Differentiating the intensity of supervision according to the risk profile also makes it possible to shortlist financial institutions with the highest risks with a view to formal on-site inspections. 

Frequency of supervision

Without prejudice to supervisory actions to be carried out outside the ordinary supervisory schedule due to event-driven situations, the frequency of supervisory actions will vary according to the risk profile.

Nature and purpose of supervision

With regard to financial institutions with a “low” or “medium low” risk, standardised supervisory actions will generally be carried out in order to provide an overall assessment of the level of compliance and effectiveness of the AML/CFT mechanisms implemented. However, if this overall assessment of the situation reveals that the risk that the financial institution subject to supervision could be used for money laundering or terrorist financing purposes is higher than initially thought, more targeted supervisory actions will be taken.

These standardised actions are essentially based on the use of the risk assessment and supervisory tools which the NBB has developed itself. It should be noted that the identification of vulnerabilities through this standardised approach leads to the adoption of specific remedial measures, and may also result in a change in the risk profile allocated to the financial institution concerned.

In the case of financial institutions with a “medium high” or “high” level of risk, a standardised assessment of the overall situation of the financial institution should be carried out, but it should be supplemented by targeted and thematic actions, and/or actions focusing on specific, individualised points of attention, specifically taking into account the individual characteristics of each financial institution, in particular the activities carried out, the characteristics of the customers, the size, the complex internal organisation structure, etc.
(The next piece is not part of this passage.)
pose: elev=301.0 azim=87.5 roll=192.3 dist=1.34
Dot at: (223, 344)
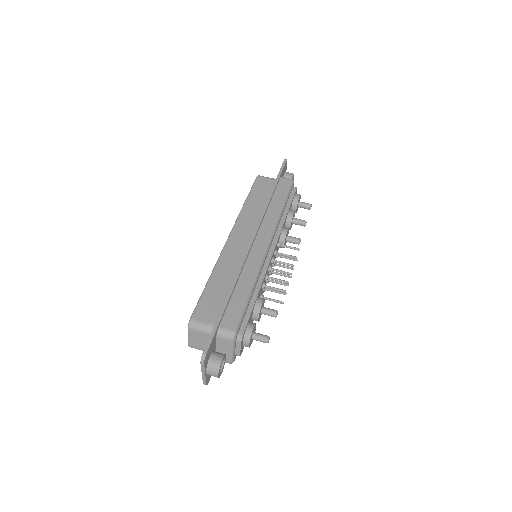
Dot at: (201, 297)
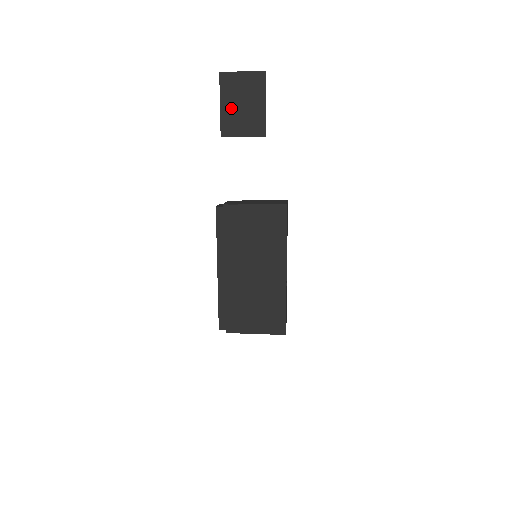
Such actions typically cover clearly delineated topics. 

Depending on the needs, these supervisory actions may concern either financial institutions that can be grouped in a single cluster (based on the similarities in the most significant risks they are exposed to), or individual financial institutions.

With regard to targeted and thematic inspections, carrying out parallel missions at several similar financial institutions may reinforce the validity of the conclusions of the respective missions by comparing their situation with that of all the institutions included in the cluster (benchmarking). This supervisory technique may also help to ensure equal treatment of financial institutions in the context of risk-based supervision. It also enables the NBB to refine, if necessary, the information it publishes on its website dedicated to AML/CFT, for example by publishing the general conclusions of its thematic mission ("lessons learned", "good practices", etc.), or by amending its recommendations for the purpose of clarification or greater precision. The risk-based supervisory policy confirms that such actions should be implemented as a priority with regard to those financial institutions under supervision that present a “high” or “medium high” level of risk. The topics to be examined as part of this type of supervision will be selected on the basis of their relevance to the institutions included in the cluster or to the financial sector as a whole, taking into account the developments within this sector, the emergence of new forms of risks or vulnerabilities, or an upward reassessment, in the light of experience, of the impact of pre-existing risks or vulnerabilities.
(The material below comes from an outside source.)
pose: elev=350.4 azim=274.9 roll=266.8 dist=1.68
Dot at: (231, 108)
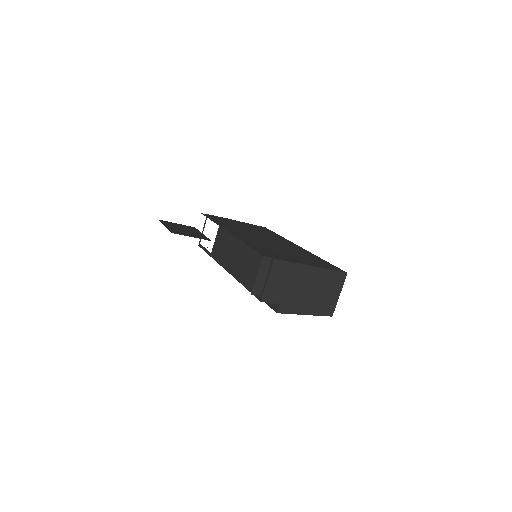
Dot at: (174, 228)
In addition to "standardised" and "thematic" supervisory actions, financial institutions with a “medium high” or “high” level of risk are also subject to "individualised" actions to deepen the knowledge of the risks and vulnerabilities that are specific to them individually, to identify any shortcomings and weaknesses in their measures to manage and mitigate these risks and vulnerabilities, and to ensure that these shortcomings and weaknesses are adequately addressed.

Disclaimer: This English text is an unofficial translation and may not be used as a basis for resolving any dispute.